What is required: From the line with "Richiedi info" to the final line of the records, every line is to be duplicated exactly, both of those lines included.

Excerpts from a dataset
• • • • •

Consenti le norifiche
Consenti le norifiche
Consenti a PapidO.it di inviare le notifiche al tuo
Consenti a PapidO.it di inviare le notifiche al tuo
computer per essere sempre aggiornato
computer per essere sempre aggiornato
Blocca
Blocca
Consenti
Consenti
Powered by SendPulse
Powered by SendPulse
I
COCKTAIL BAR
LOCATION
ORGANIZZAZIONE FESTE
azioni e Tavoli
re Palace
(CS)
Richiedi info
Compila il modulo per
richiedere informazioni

• • • • •

Exercise result:
Richiedi info
Compila il modulo per
richiedere informazioni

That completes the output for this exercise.